For a task, I need to implement the logic as in the script below. (Script source). But in the current version the flag 'directory' is only valid for outputs, not inputs.
How can this be done in the current version?
OUTDIR = "first_directory"
SNDDIR = "second_directory"
THRDIR = "third_directory"
def combine(wildcards):
# read the first set of outputs
ck_output = checkpoints.make_some_files.get(**wildcards).output[0]
FIRSTS, = glob_wildcards(os.path.join(ck_output, "{sample}.txt"))
# read the second set of outputs
sn_output = checkpoints.make_more_files.get(**wildcards).output[0]
SECONDS, = glob_wildcards(os.path.join(sn_output, "{smpl}.txt"))

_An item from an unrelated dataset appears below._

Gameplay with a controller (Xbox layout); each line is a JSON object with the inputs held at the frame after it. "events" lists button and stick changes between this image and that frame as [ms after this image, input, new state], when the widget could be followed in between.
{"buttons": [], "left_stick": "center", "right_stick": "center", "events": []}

return expand(os.path.join(THRDIR, "{first}.{second}.tsv"), first=FIRSTS, second=SECONDS)
rule all:
input:
combine
checkpoint make_some_files:
output:
directory(OUTDIR)
shell:
"""
mkdir {output};
N=$(((RANDOM%5)+1));
for D in $(seq $N); do
touch {output}/$RANDOM.txt
done
"""
checkpoint make_more_files:
output:
directory(SNDDIR)
shell:
"""
mkdir {output};
N=$(((RANDOM%5)+1));
for D in $(seq $N); do
touch {output}/$RANDOM.txt
done
"""
rule make_third_files:
input:
directory(OUTDIR),
directory(SNDDIR),
output:
os.path.join(THRDIR, "{first}.{second}.tsv")
shell:
"""
touch {output}
"""
Soluton: link
You can still use the paths to the directories in input
directive, just not with the special directory()

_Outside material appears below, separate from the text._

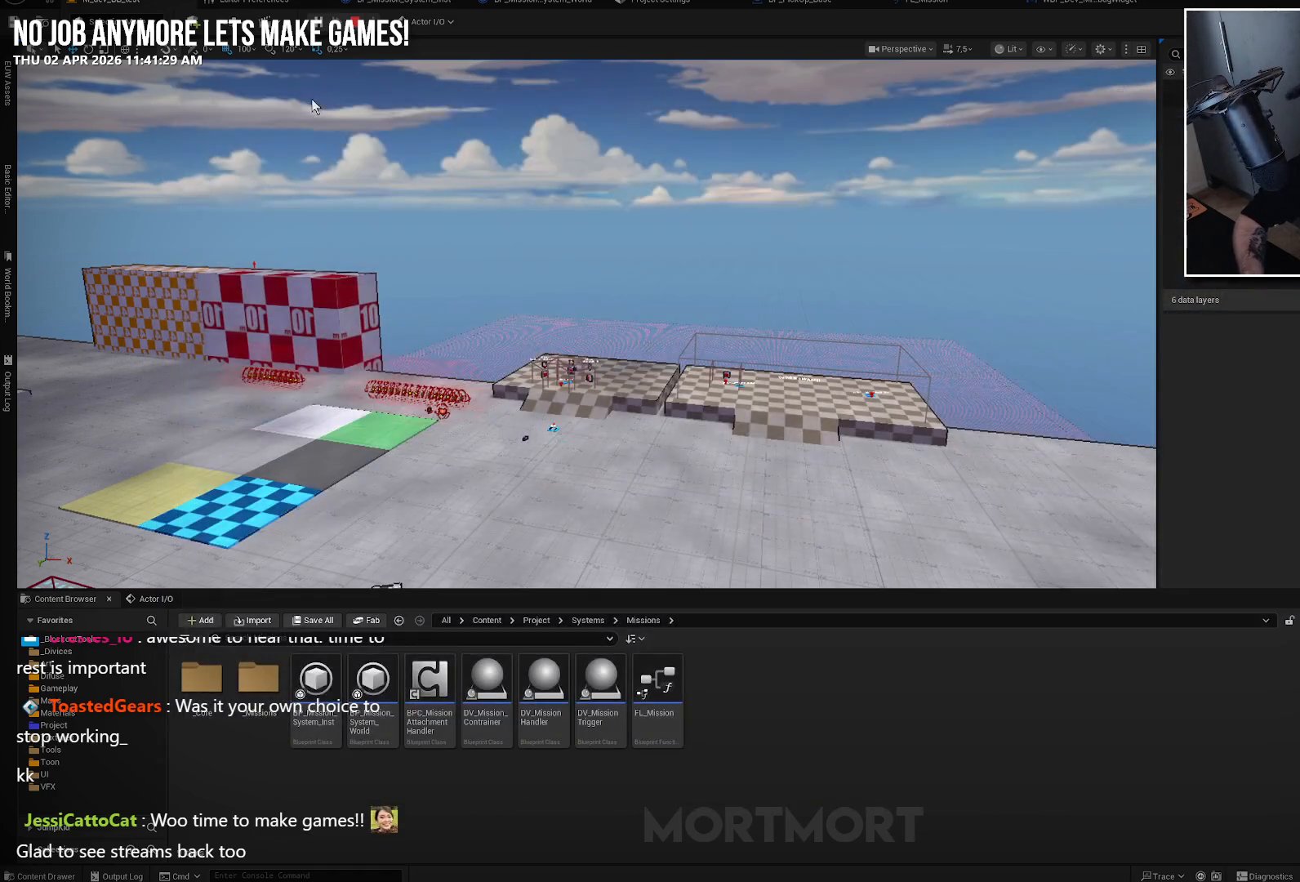
{"buttons": [], "left_stick": "center", "right_stick": "center", "events": []}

flag meant to signal it is okay to delete it at the start of the run & to not detect changes to how a directory is displayed as change necessitating re-running the rules, as discussed in the documentation here.
This is the modified version that worked for me with Snakemake version 8.18.1.

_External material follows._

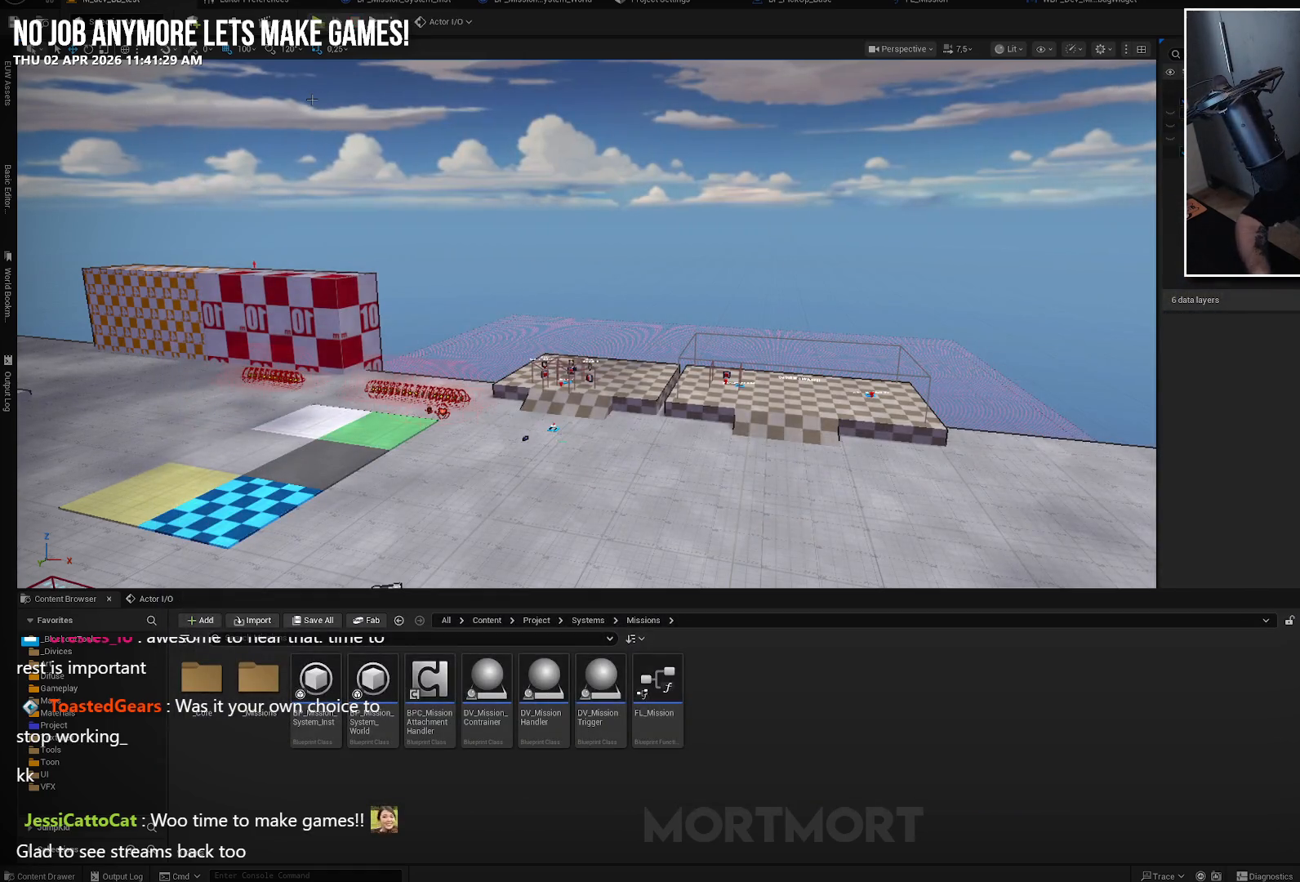
{"buttons": [], "left_stick": "center", "right_stick": "center", "events": []}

OUTDIR = "first_directory"
SNDDIR = "second_directory"
THRDIR = "third_directory"
def combine(wildcards):
# read the first set of outputs
ck_output = checkpoints.make_some_files.get(**wildcards).output[0]
FIRSTS, = glob_wildcards(os.path.join(ck_output, "{sample}.txt"))
# read the second set of outputs
sn_output = checkpoints.make_more_files.get(**wildcards).output[0]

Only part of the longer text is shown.